Die jetzt 16jährige Ella ging in die dritte Klasse, als sich ihre Eltern scheiden ließen. Der Vater ist als Reisejournalist die meiste Zeit unterwegs. Deshalb erhielt ihre Mutter, eine Anwältin, das alleinige Sorgerecht. Ella hatte zu funktionieren. Liebe und Zuneigung waren dabei nicht inbegriffen.
Wieder ist die Zeit der Sommerferien. Ella fliegt nach Amerika, um dort einige Tage mit ihrem Vater zu verbringen. Keiner ahnt, dass Ella einen ganz anderen Plan hat. Aus den Erzählungen ihres Vaters ist ihr in Erinnerung geblieben, dass er Tofino in Kanada als Ort der Freiheit beschrieben hat.
Deshalb verlässt Ella ihren Vater, um nach Kanada zu gelangen.
════
Aufgaben und Übungen:
• 1. Kopiere bitte aus dem Text über Ella wortgetreu den Abschnitt, der mit den Worten „Die jetzt 16jährige“ beginnt und mit „Kanada zu gelangen.“ endet.
• 2. Gib alle Datensätze erneut wieder und ersetze darin „이전“ durch „뒤로“, ohne sonst etwas zu verändern. Lass die Bilder dabei weg.
Der Text über Ella und die Datensätze stammen aus unterschiedlichen Quellen.

Textauszüge der einzelnen Seiten
════
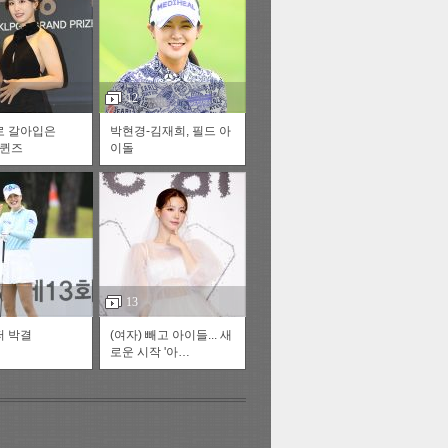
스투펀
12
로 갈아입은
박현경-김재희, 필드 아
 퀸즈
이돌
US
재
정
자동넘
13
 박결
(여자) 빼고 아이들... 새
다
로운 시작 '아…
러리
이전
다음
════
Gelöste Aufgaben:
• 1.
Die jetzt 16jährige Ella ging in die dritte Klasse, als sich ihre Eltern scheiden ließen. Der Vater ist als Reisejournalist die meiste Zeit unterwegs. Deshalb erhielt ihre Mutter, eine Anwältin, das alleinige Sorgerecht. Ella hatte zu funktionieren. Liebe und Zuneigung waren dabei nicht inbegriffen.
Wieder ist die Zeit der Sommerferien. Ella fliegt nach Amerika, um dort einige Tage mit ihrem Vater zu verbringen. Keiner ahnt, dass Ella einen ganz anderen Plan hat. Aus den Erzählungen ihres Vaters ist ihr in Erinnerung geblieben, dass er Tofino in Kanada als Ort der Freiheit beschrieben hat.
Deshalb verlässt Ella ihren Vater, um nach Kanada zu gelangen.

• 2.
스투펀
12
로 갈아입은
박현경-김재희, 필드 아
 퀸즈
이돌
US
재
정
자동넘
13
 박결
(여자) 빼고 아이들... 새
다
로운 시작 '아…
러리
뒤로
다음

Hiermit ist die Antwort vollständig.